* **Task brief**
Work through the listing below, copying each line that carries the word "conformity".

* **Available data**
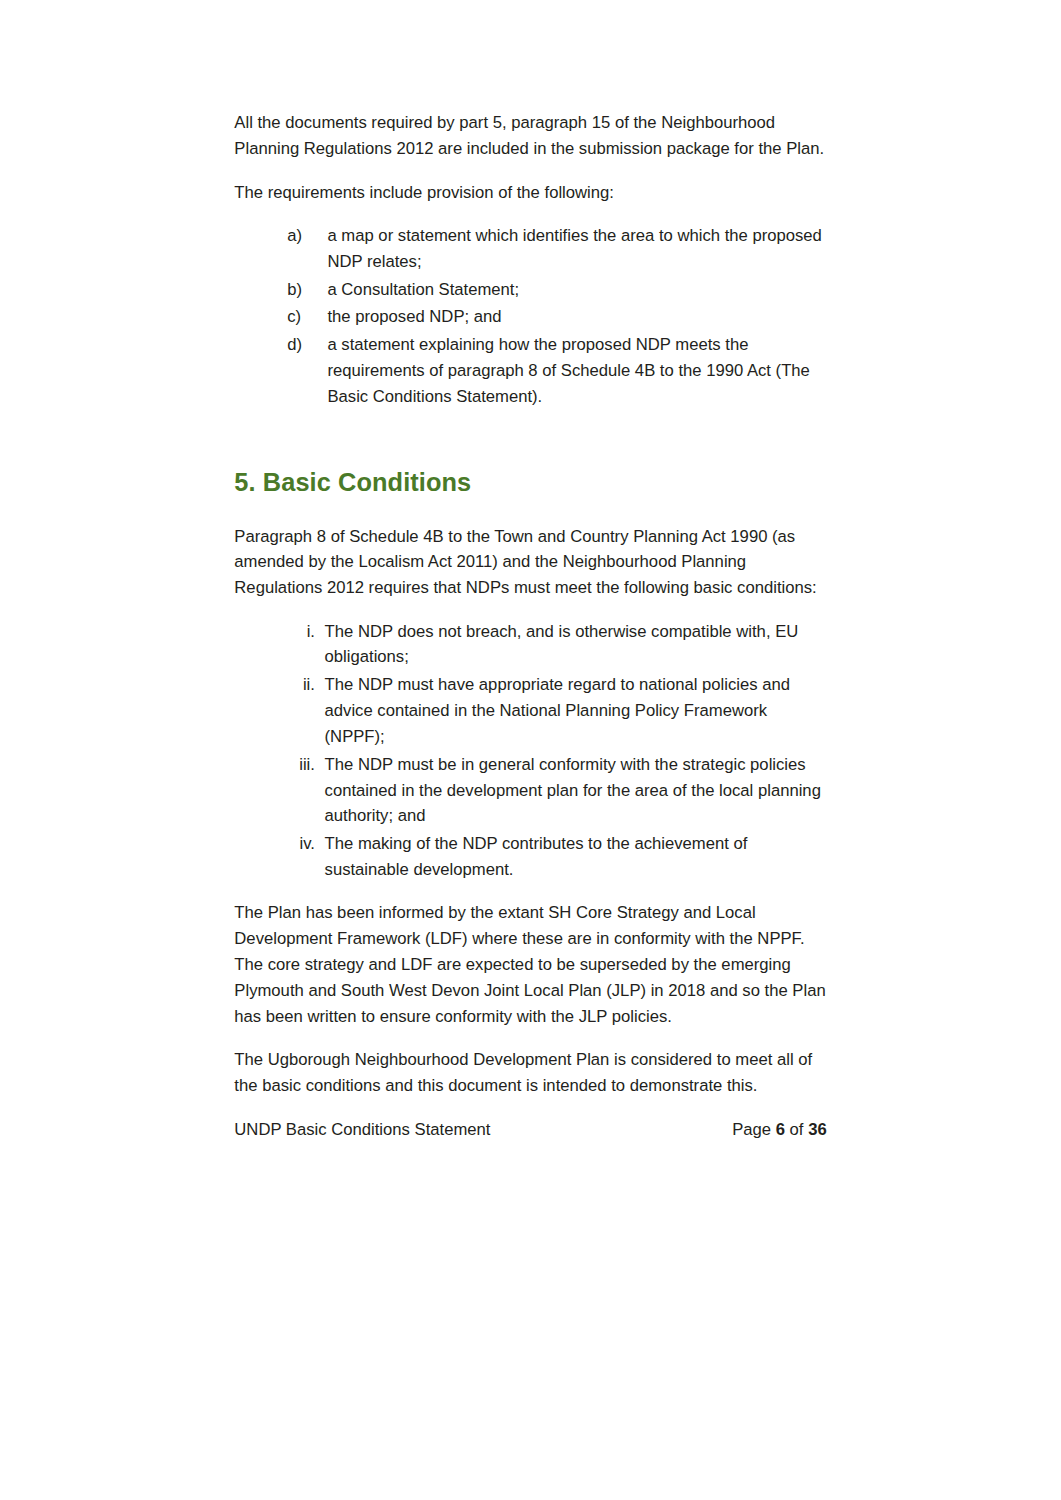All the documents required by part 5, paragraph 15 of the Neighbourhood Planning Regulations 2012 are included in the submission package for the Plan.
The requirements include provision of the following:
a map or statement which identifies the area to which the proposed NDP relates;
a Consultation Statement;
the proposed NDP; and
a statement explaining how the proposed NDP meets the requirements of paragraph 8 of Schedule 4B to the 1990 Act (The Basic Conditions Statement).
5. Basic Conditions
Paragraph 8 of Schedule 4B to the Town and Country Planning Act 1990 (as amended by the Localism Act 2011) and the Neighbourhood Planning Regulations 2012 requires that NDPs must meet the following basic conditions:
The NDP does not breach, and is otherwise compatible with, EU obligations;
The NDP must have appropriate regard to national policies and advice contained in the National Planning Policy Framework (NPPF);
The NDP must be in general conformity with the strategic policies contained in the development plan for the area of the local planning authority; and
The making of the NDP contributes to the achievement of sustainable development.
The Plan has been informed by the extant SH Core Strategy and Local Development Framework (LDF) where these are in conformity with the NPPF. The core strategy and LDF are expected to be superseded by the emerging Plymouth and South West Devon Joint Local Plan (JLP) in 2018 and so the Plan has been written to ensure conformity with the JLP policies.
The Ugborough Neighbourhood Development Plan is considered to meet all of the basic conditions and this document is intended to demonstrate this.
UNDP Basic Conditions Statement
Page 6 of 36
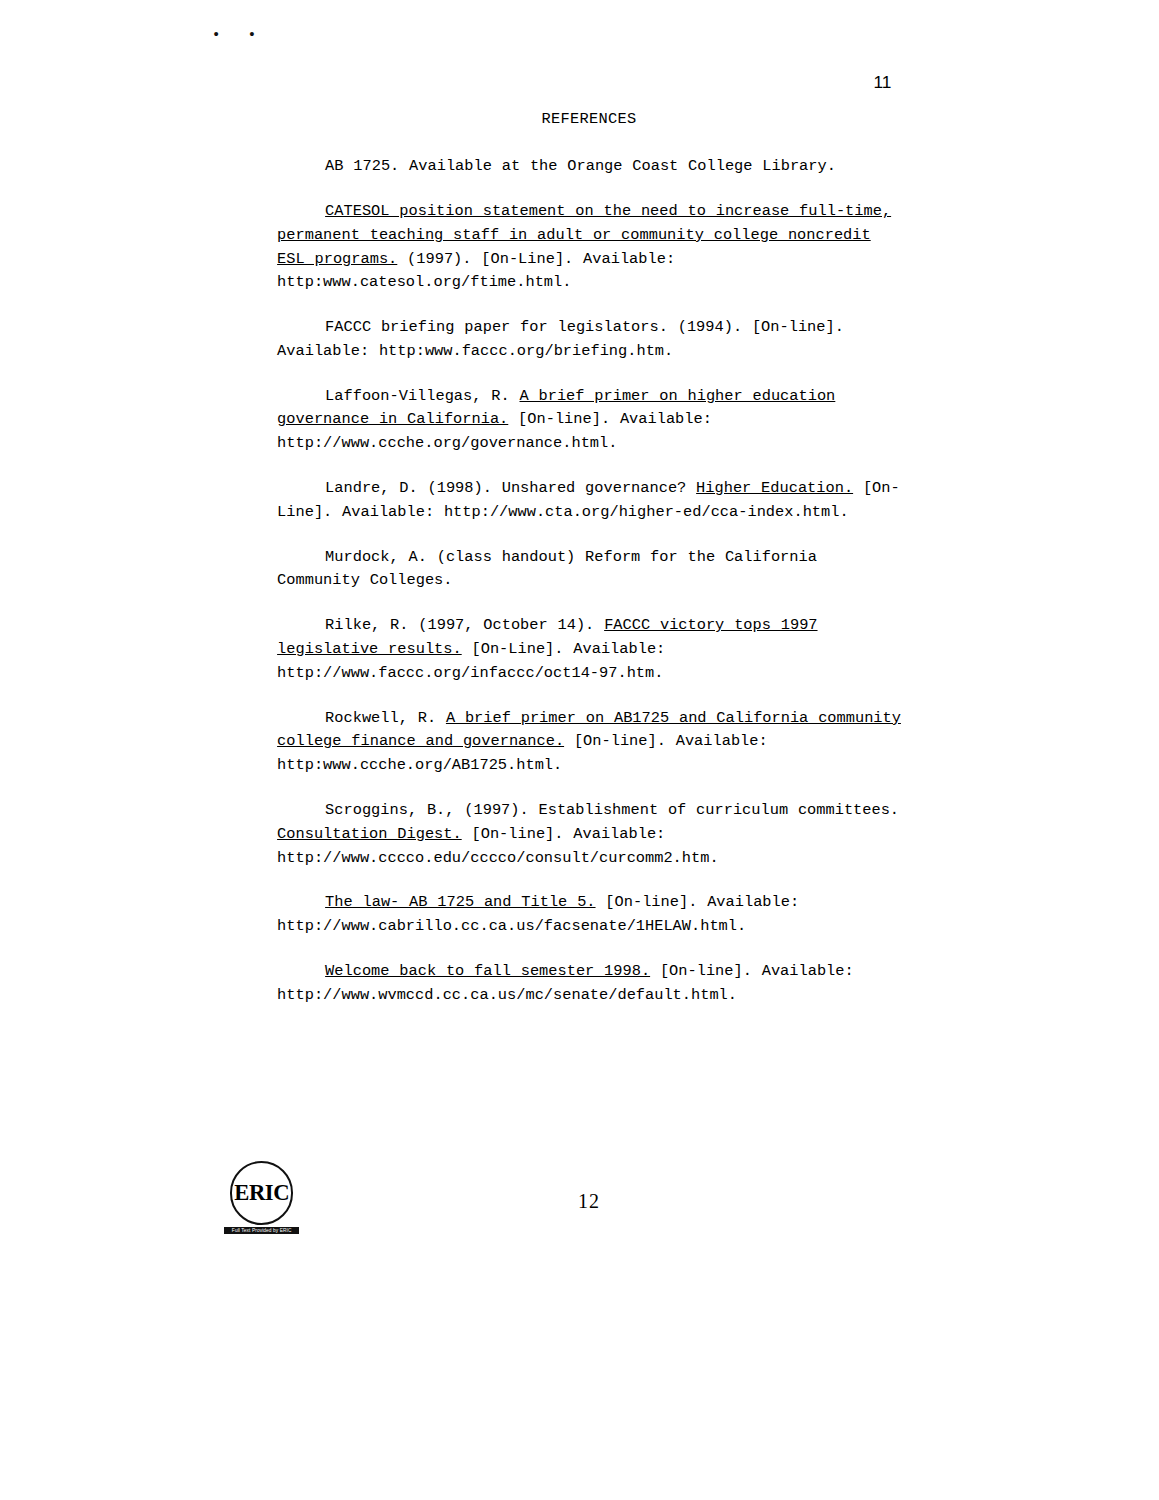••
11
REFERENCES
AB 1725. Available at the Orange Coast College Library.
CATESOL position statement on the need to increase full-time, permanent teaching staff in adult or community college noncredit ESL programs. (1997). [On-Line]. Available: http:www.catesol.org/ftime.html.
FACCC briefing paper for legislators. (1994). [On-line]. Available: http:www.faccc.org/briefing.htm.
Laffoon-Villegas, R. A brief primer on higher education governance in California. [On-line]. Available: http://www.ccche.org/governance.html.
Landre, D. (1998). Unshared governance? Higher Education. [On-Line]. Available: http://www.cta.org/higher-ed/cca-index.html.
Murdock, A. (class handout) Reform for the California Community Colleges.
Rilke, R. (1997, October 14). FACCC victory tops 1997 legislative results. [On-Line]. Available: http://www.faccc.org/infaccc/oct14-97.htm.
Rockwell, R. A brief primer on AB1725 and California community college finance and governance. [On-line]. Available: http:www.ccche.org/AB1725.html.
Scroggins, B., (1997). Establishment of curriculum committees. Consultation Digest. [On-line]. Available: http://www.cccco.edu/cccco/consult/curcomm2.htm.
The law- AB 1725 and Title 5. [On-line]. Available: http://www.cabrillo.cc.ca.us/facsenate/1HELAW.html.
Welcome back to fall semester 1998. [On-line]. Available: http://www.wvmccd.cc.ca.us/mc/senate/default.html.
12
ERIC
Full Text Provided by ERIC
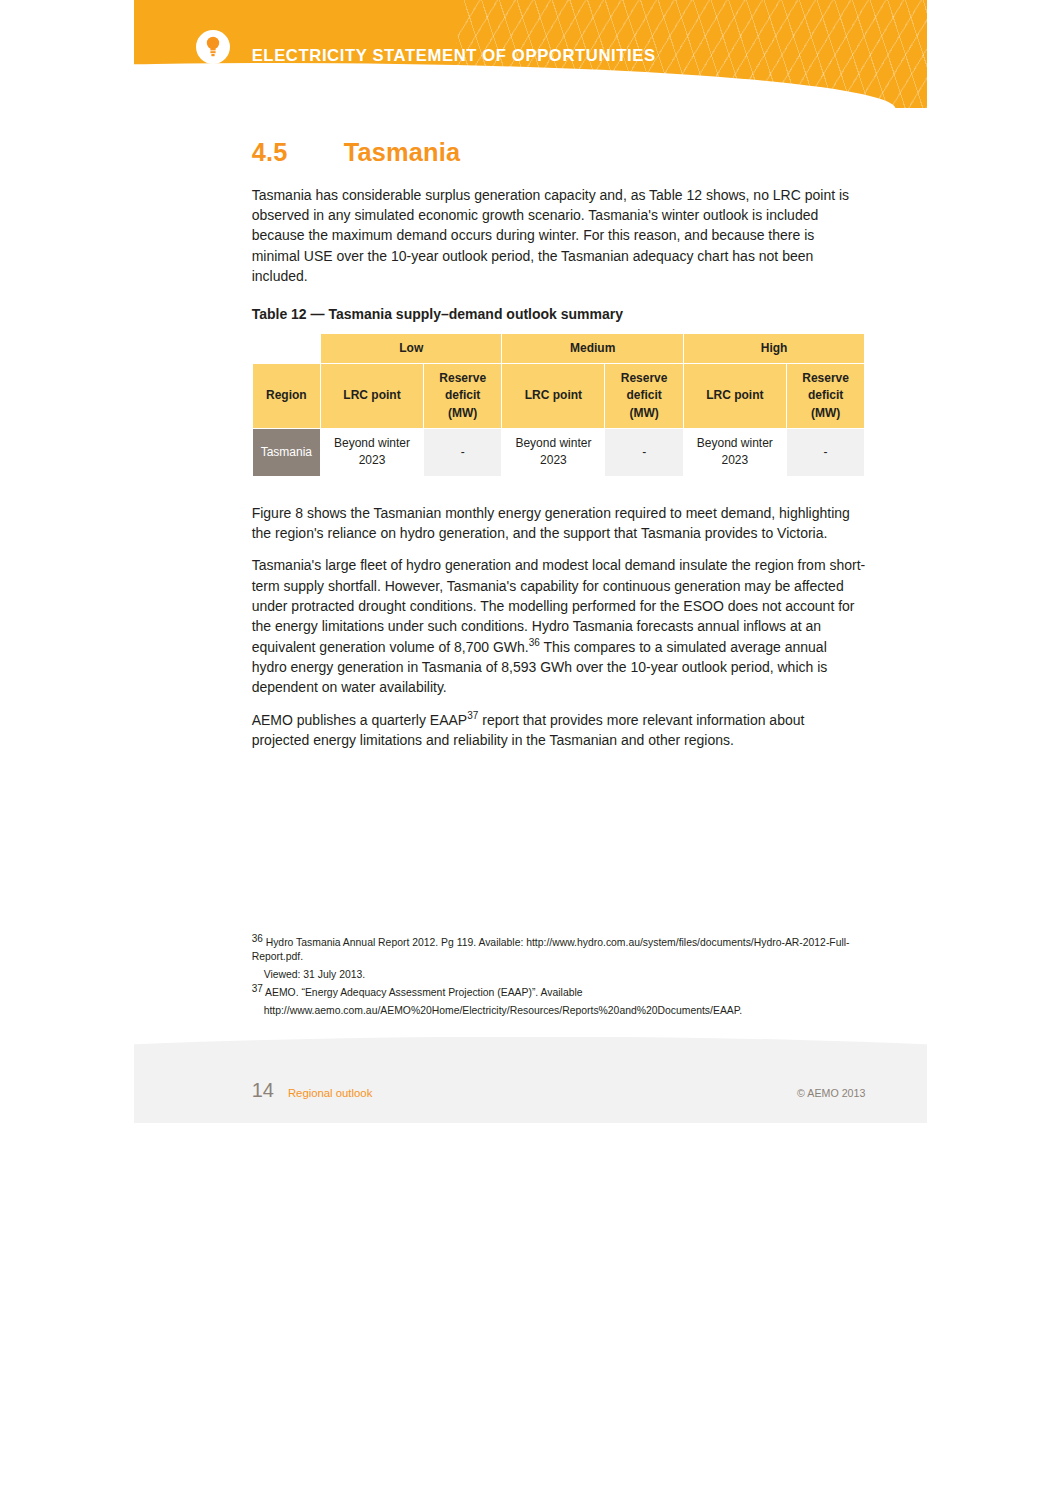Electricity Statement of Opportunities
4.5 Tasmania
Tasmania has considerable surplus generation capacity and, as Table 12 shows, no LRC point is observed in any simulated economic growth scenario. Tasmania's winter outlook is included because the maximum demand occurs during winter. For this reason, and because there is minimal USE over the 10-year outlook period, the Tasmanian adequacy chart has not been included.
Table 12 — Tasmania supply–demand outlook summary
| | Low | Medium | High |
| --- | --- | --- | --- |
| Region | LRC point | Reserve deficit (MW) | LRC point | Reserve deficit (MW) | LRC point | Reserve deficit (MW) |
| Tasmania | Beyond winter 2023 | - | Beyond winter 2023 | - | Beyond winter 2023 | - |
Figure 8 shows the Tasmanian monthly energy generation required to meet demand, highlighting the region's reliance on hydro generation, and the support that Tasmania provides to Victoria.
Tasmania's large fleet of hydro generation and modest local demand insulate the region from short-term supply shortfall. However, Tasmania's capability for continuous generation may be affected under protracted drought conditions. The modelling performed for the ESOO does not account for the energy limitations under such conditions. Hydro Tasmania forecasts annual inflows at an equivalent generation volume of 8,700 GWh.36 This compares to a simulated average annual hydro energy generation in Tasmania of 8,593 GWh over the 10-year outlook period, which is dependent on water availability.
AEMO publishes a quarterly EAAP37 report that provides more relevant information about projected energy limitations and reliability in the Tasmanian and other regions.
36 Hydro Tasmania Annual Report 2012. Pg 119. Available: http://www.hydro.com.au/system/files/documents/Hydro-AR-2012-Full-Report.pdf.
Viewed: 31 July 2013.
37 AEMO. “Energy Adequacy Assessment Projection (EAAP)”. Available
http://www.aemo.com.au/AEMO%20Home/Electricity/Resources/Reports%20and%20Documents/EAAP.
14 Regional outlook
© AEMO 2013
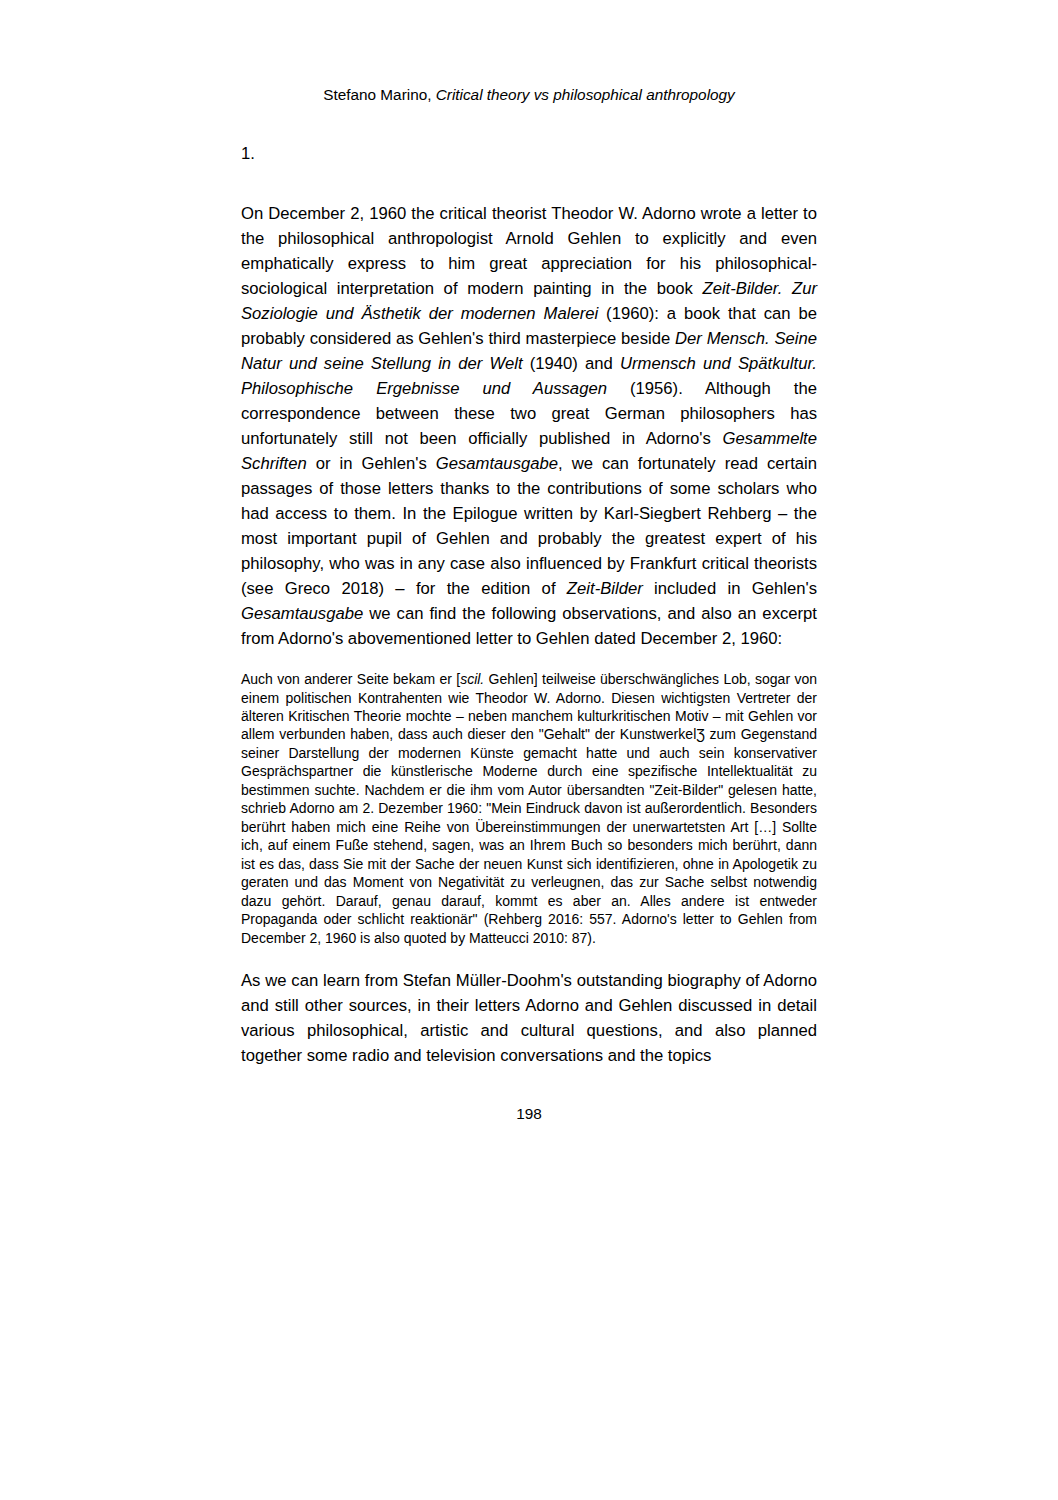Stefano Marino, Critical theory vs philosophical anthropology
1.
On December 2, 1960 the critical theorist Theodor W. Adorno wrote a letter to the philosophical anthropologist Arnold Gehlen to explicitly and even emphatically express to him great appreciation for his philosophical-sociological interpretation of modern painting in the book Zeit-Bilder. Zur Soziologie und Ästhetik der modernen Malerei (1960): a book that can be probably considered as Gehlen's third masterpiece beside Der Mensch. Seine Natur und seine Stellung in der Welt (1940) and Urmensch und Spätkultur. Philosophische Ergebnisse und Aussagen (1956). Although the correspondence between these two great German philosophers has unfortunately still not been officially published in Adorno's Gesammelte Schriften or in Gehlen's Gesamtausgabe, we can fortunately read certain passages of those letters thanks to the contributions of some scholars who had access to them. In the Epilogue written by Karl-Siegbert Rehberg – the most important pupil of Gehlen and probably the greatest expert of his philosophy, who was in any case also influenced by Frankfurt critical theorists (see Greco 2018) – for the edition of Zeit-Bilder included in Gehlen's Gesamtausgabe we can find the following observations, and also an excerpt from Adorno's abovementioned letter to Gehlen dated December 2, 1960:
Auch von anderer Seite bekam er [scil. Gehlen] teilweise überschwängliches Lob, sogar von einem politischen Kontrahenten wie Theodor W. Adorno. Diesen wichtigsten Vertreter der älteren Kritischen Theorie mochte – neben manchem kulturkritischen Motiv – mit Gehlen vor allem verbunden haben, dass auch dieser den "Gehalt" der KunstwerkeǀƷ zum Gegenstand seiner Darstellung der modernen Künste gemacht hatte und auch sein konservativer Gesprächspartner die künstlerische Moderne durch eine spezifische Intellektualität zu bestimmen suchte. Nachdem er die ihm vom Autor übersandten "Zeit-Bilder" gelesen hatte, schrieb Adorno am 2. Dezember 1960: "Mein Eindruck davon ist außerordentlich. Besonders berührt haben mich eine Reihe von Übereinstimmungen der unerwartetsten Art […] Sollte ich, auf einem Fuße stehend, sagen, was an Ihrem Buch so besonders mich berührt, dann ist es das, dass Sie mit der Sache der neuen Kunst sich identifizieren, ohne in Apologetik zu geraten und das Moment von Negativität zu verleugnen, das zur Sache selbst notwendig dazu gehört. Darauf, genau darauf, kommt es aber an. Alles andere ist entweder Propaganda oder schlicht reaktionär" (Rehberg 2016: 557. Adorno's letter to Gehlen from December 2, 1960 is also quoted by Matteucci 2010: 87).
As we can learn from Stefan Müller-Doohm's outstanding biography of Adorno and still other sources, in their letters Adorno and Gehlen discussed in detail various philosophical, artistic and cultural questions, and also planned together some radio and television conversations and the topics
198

* **Reply**
The NDP must be in general conformity with the strategic policies contained in the development plan for the area of the local planning authority; and
The Plan has been informed by the extant SH Core Strategy and Local Development Framework (LDF) where these are in conformity with the NPPF. The core strategy and LDF are expected to be superseded by the emerging Plymouth and South West Devon Joint Local Plan (JLP) in 2018 and so the Plan has been written to ensure conformity with the JLP policies.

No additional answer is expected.